The second advance has been in the antibody drug conjugate space, where patients with T2, so larger than 2 centimeters, HER2-positive breast cancers, who received neoadjuvant therapy and do not experience a complete path response are now treated with an antibody drug conjugate called TDM1 (trastuzumab emtansine; Kadcyla). And the results have been really spectacular. So those are the 2 really exciting areas to watch right now in HER2.
Looking to the future, immunotherapy is a really trending topic in a lot of cancer types. Where do you think that we’re headed with this treatment option for breast cancer?
The immunotherapy of all solid tumors, and it certainly applies to breast cancer, we are in chapter 1 of what will be a series of volumes with hundreds and hundreds of chapters. We have a couple of targets on cytotoxic T-cells that we can go after, we know that there are many, many more targetable sites on these cells, and so this is a field that’s in its infancy. In March of 2019 atezolizumab (Tecentriq) as a PD-L1 inhibitor was approved by the FDA in metastatic, triple negative breast cancer. That was the very first approval of any true immunotherapy. We are going to see more approvals; we are going to see a broader range of patients outside of the triple negative space who will benefit from immunotherapy.

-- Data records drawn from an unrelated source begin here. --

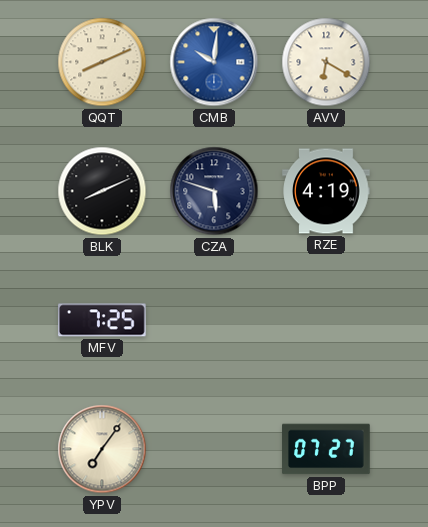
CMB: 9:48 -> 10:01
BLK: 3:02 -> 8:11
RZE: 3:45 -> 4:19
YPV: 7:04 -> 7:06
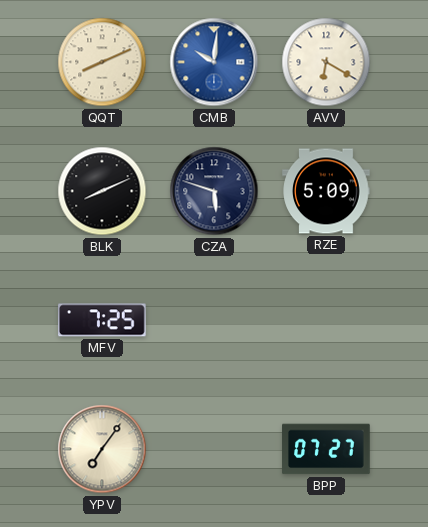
RZE: 4:19 -> 5:09
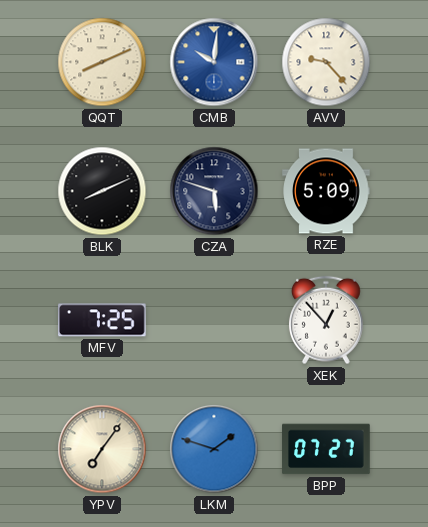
AVV: 6:20 -> 9:23
XEK: none -> 12:53
LKM: none -> 1:48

What would you say was the biggest advance in breast cancer in 2019?
Without any question, in the last calendar year, so I’m scooching it back a little into 2018, the unblinding of the TAILORx trial, showing that the intermediate group of women with invasive, ER-positive, HER2-negative, node-negative breast cancer, most of those women, did not benefit from cytotoxic chemotherapy. And so, TAILORx represented the largest single step towards avoiding overtreatment in the history of breast cancer. And then of course, in March of this year the FDA approval of atezolizumab in the metastatic, triple-negative space was a landmark news story.
Looking forward, is there anything in the breast cancer pipeline that we should be excited about in 2020?
We should be excited about everything in the breast cancer pipeline. In the antibody drug conjugate space, there are at least 6 drugs that I’m aware of in the HER2 space that are being developed. We have seen some preliminary data about oral selective estrogen receptor down regulators, SERDS. The current one we have, fulvestrant (Faslodex), is a deep intramuscular shot, which is quite painful actually. So now there are at least 2 oral SERDS out there. So, there’s so much to be excited about. Several hundred drugs nearing the end of the pipeline that all bear watching.